«4 von 10 Pflegenden verlassen den Beruf frühzeitig. Ein Drittel von ihnen ist jünger als 35 Jahre alt.» Sätze, die man in den vergangenen Monaten oft in den Medien hörte. Als ehemalige Fachfrau Gesundheit stelle ich diese Zahlen nicht in Frage. Aber nicht nur, weil ich selber zu diesen Aussteigern gehöre, sondern weil ich viele Aussteigerinnen persönlich kenne und auch kaum von einer Diplomierten Pflegefachperson, Pflegeassistent/in, Fachperson Gesundheit oder Betreuung weiss, die nicht bereits mit dem Ausstiegsgedanken gespielt hat.
Beinahe jedes Mal, wenn ich mich mit meinen Freundinnen aus der Pflege treffe, sind die Schattenseiten ihres Jobs Teil des Gesprächs. Einerseits gefällt ihnen der Beruf. Sie arbeiten gerne mit Menschen zusammen und interessieren sich für die Medizin. Doch andererseits sind da diese Arbeitsbedingungen, die sie immer wieder an ihre Grenzen bringen. Über einen Ausstieg haben sie alle schon mal nachgedacht. Und für viele ist klar: Das ist kein Job, den man problemlos bis zur Pension durchhalten kann.
Die Arbeitsbedingungen nehmen den Angestellten die Freude an der Arbeit. Bei mir war es so. Sieben-Tage-Wochen, Spät-Früh-Wechsel und vor allem die Arbeitsbelastung, die im Akutbereich konstant hoch war. Der Zeitdruck liess die Arbeit am Patientenbett oft zur «Fliessbandarbeit» mutieren: Rein ins Zimmer, To-do-Liste abarbeiten, ins nächste Zimmer, dasselbe von vorne. Die Zeit, sich intensiv mit den Menschen zu beschäftigen und auf ihre Bedürfnisse einzugehen, fehlte oft.
Als ich im Langzeitbereich arbeitete, in einem Pflegeheim, hatten wir mehr Zeit für die Bewohner. Doch auch dort wünschte ich mir beinahe täglich, dass ich mich dreiteilen könnte. Es gab einfach zu viel zu tun, für zu wenig Personal.
Rückblickend erhielten die Bewohner im Heim sowie die Patienten im Spital von uns die Pflege, für welche die Zeit reichte. Sie erhielten aber oft nicht die Pflege, die sie eigentlich gebraucht hätten und für die sie auch bezahlen.

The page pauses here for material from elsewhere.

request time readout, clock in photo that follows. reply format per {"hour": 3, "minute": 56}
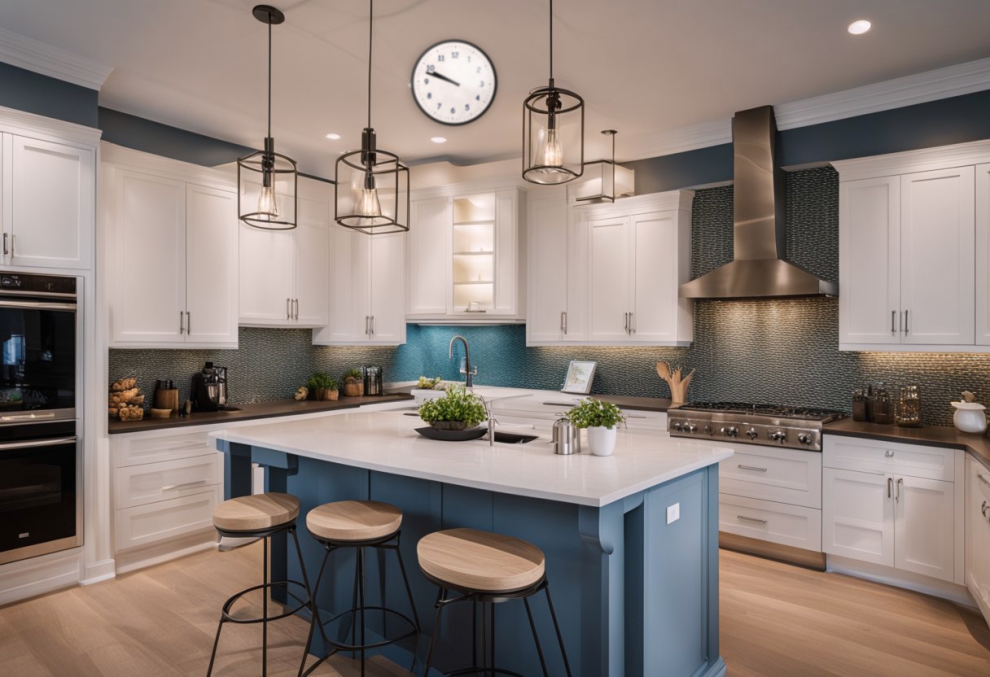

Die Gegnerschaft der Pflegeinitiative – darunter SVP und FDP – argumentieren damit, dass bessere Rahmenbedingungen für die Pflege nicht in den Zuständigkeitsbereich des Bundes gehören. Der Bund hatte wiederum kein Problem damit, die Arbeits- und Ruhezeitvorschriften des Arbeitsgesetzes für die Pflege über Bord zu werfen, als sie bei Pandemieausbruch darauf angewiesen waren.
Pflegepensen wurden von 100 auf 120 Prozent aufgestockt. Ferien und Freiwünsche wurden gestrichen. Kompensiert werden konnte die geleistete Überzeit nicht.
Zum Dank wurde dann auf den Balkonen geklatscht. Das Wort «systemrelevant» fiel. Für manche Pflegenden sprangen Fruchtsäfte heraus, ein Znüni oder ein Gutschein für die hausinterne Cafeteria. Andere Betriebe waren grosszügiger und schenkten dem Personal 100 oder gar 200 Franken. Das ist zwar nett gemeint, doch was sich Pflegende viel mehr wünschen ist, dass man den Druck von ihren Schultern nimmt. Dass genügend Personal auf den Abteilungen arbeitet. Dass ihre Ruhezeiten beachtet werden. Dass sie genügend Zeit haben, für eine qualitätsvolle und würdige Pflege.
Klatschen kittet den Pflegenotstand nicht. Und nur eine Ausbildungsoffensive zu starten ist, als würde man Luft in einen löchrigen Veloreifen pumpen. Solange die Löcher nicht repariert werden, ist ein Platten nicht aufzuhalten.